At the top, you’ll find different cafes and restaurants, craft shops a roller-coaster, a mini zoo and a children’s playground. These are all things that you could expect to find in such a place that attracts tourist.
What you might not expect to find is the life-size bronze statue of The Beatles Place, here on demand by fans in 2007. This is the impressive work of Armenian sculptor Eduard Kazaryan and is supposedly the only monument in the world with the Fab Four together.
Panfilov Park is a large and attractive park in the center of the city. It is popular for strolling and relaxing.
At the heart of the park is the candy-colored Zenkov Cathedral. The cathedral was designed by AP Zenkov in 1904 and built entirely of wood.
The park was named for the Panfilov Heroes, 28 soldiers of an Almaty infantry unit who died fighting off Nazi tanks in a village outside Moscow in 1941.
They have been commemorated by a large war memorial, depicting soldiers from all 15 Soviet Republics. An eternal flame burns here.
Green Market is a fascinating large, two-level market that offers visitors the true flavor of Central Asia. You can see stalls piled high with nuts, fresh and dried fruit, smoked fish, spices, ready-made Korean salads, vegetables, medicinal herbs, cheeses, sausages and fresh meat, fermented horse and camel milk. Freshly squeezed pomegranate juice. At the cafes, you can get bowls of noodles or fried rice with vegetables.
Kazakhstan Museum of Arts offers the best art collection in the country. Here you’ll find displays of Kazakh, Russian and some Western European art. There is a room of top-class modern Kazakh handicrafts. There are explanations in English. Highlights include Russia’s Mir Iskusstva movement and the large collection of paintings by Kazakh Abylkhan Kasteev (1904 – 73).
Central (Gorky) Park is Almaty’s biggest recreation park.
There are lakes for boating, fun rides, pony rides, an Aquapark, a small zoo, cinema, cafes and shashlyk and beer stands. The park is most popular with families on Sundays and holidays.
Respublika Alany is a wide Soviet-created ceremonial square which provides a panoramic view of snow-capped mountains on a clear morning.
The highlight of the square is the Independence Monument is a most interesting monument. This is a stone column that is surrounded by a replica Golden Man standing on a winged snow leopard. Around its base are statues of a Kazakh family. Behind the monument is a semicircular wall of low-relief bronze sculptures that depict scenes from Kazakhstan’s history from Golden Man times on the left to Nazarbaev to the right.
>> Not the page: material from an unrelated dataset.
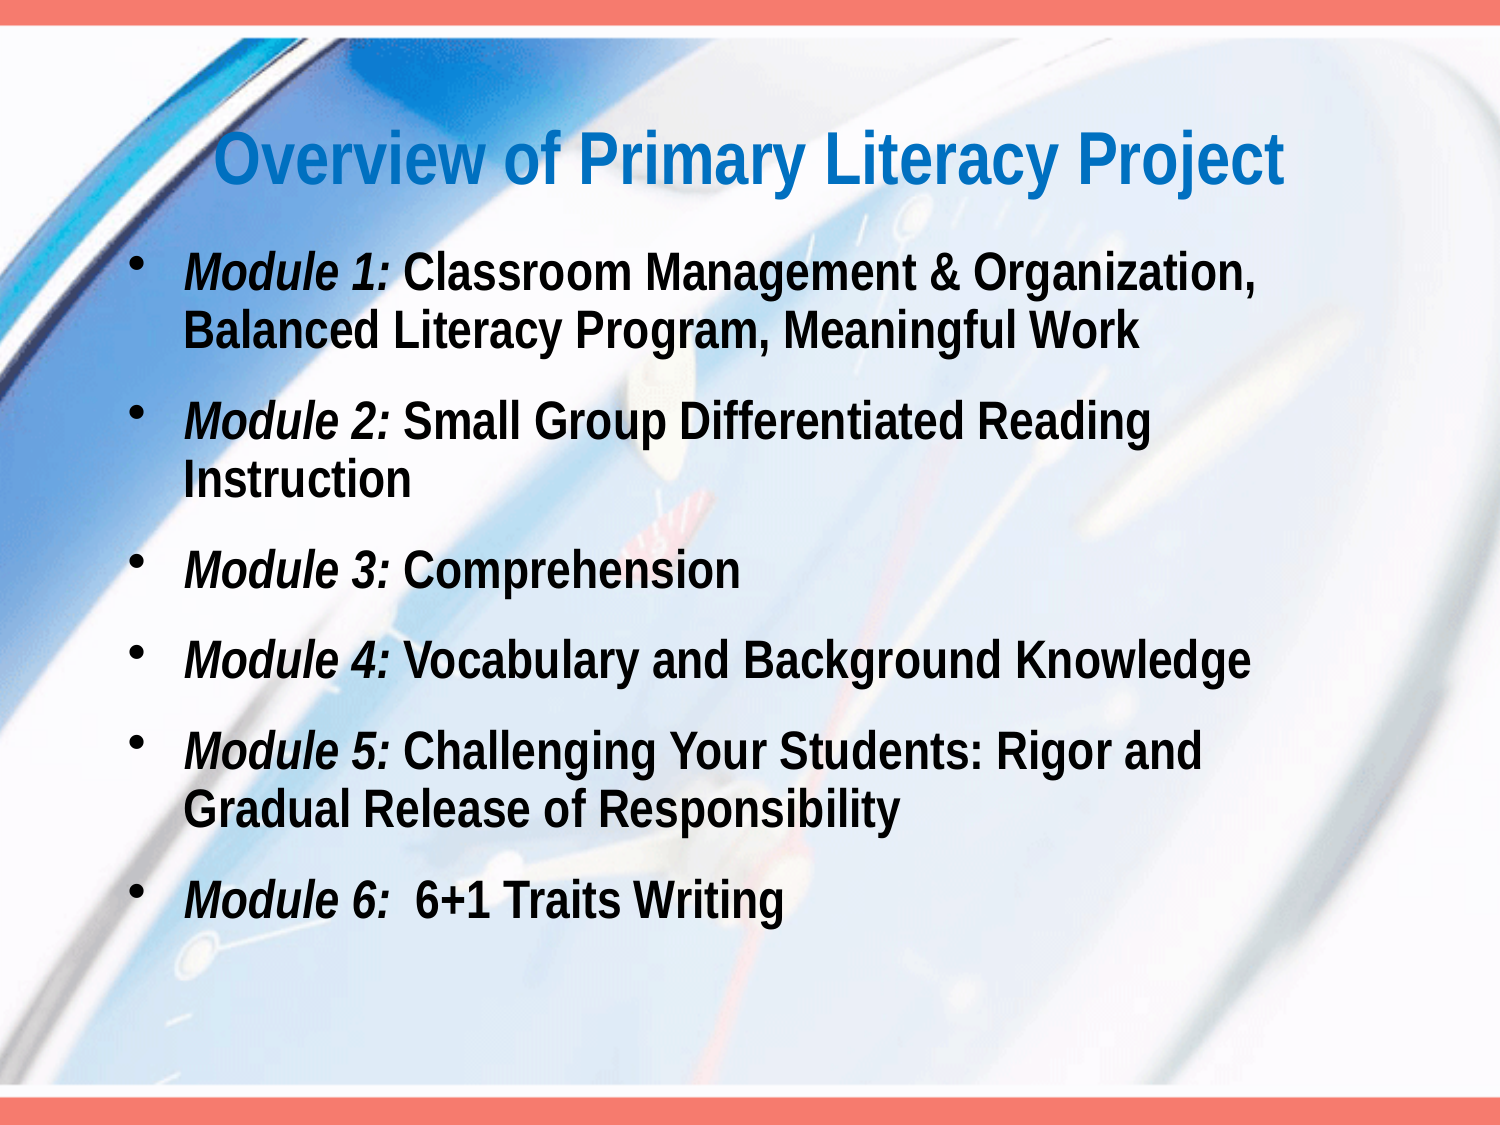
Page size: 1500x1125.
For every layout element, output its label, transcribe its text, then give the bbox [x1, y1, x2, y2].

list Overview of Primary Literacy Project Module 1: Classroom Management & Organization, Balanced Literacy Program, Meaningful Work Module 2: Small Group Differentiated Reading Instruction Module 3: Comprehension Module 4: Vocabulary and Background Knowledge Module 5: Challenging Your Students: Rigor and Gradual Release of Responsibility Module 6: 6+1 Traits Writing [112, 112, 1388, 1051]
picture [0, 0, 1500, 1125]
Central Mosque is a multi-towered, gold-domed central mosque of white marble. It was built-in 1999 and is one of the largest in the country. The mosque has room for 3,000 worshippers and has a finely decorated main prayer hall. It is open to visitors daily except Fridays. Women must be covered head to foot.
Dawn Of Freedom Monument for the victims of the 1986 December protests.
Take a stroll along the pedestrianized Zhibek Zholy. Here you’ll find inexpensive cafes, a few buskers and kitsch art stands.
Big Almaty Lake is located just a thirty-minute drive south of Almaty. It is located in the beautiful Zailiysky Alteau Mountain Range. Here you can enjoy hiking and picnicking. It is a lovely spot and depending on the time of year the lake can be green, turquoise or even grayish. The surrounding forest is amazing.